By Lindsay Potter
At a January briefing, U.S. Lt. Col. Daniel Sebeck revealed nine former missileers who served at Malmstrom Air Force Base were diagnosed with non-Hodgkin lymphoma and one of the officers has died. MAFB, in Montana, boasts 150 of the U.S.’s 400 Minuteman III Intercontinental Ballistic Missile Silos. There are fewer than 400 missileers assigned to MAFB at a time, who sit for days inside thick-walled concrete and steel bunkers waiting for a command from the oval office to turn the launch key and initiate nuclear annihilation.

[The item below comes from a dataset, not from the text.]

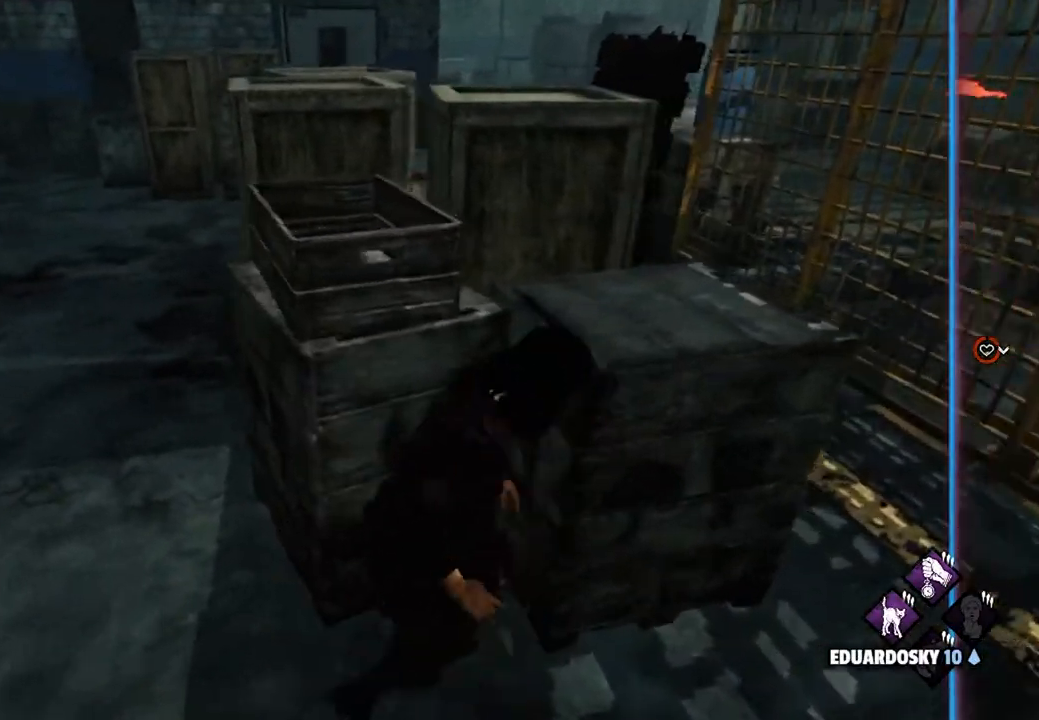
{"keys": ["d", "s", "shift"], "mouse": [], "events": [[33, "shift", "up"], [33, "w", "up"], [167, "d", "up"], [233, "d", "down"], [400, "s", "down"], [467, "a", "down"], [467, "shift", "down"], [500, "a", "up"]]}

Though the ages of the nine missileers were not given, their current ranks suggest they are in their 30s and 40s, compared to 67, the median age reported by the National Institutes of Health for non-Hodgkin lymphoma cases. A 2001 report from the Air Force Institute for Operational Health found 14 various cancers, two of them non-Hodgkin lymphoma, reported among former MAFB missileers. Despite the mounting evidence, the report declared the base environmentally safe and offered the observation that “sometimes illnesses tend to occur by chance alone.” Imagine that. — Associated Press, Jan. 22, 2023
On Feb. 27, the U.S. Air Force fired six officers at North Dakota’s Minot Air Force Base (pictured) after their units failed a nuclear safety inspection. Minot is the only base with B52 bombers and ballistic missile silos, two legs of the nuclear triad. ICBMS are also kept at Malmstrom and Warren AFB. — Air Force Times, Mar. 1, 2023. U.S. Air Force photo.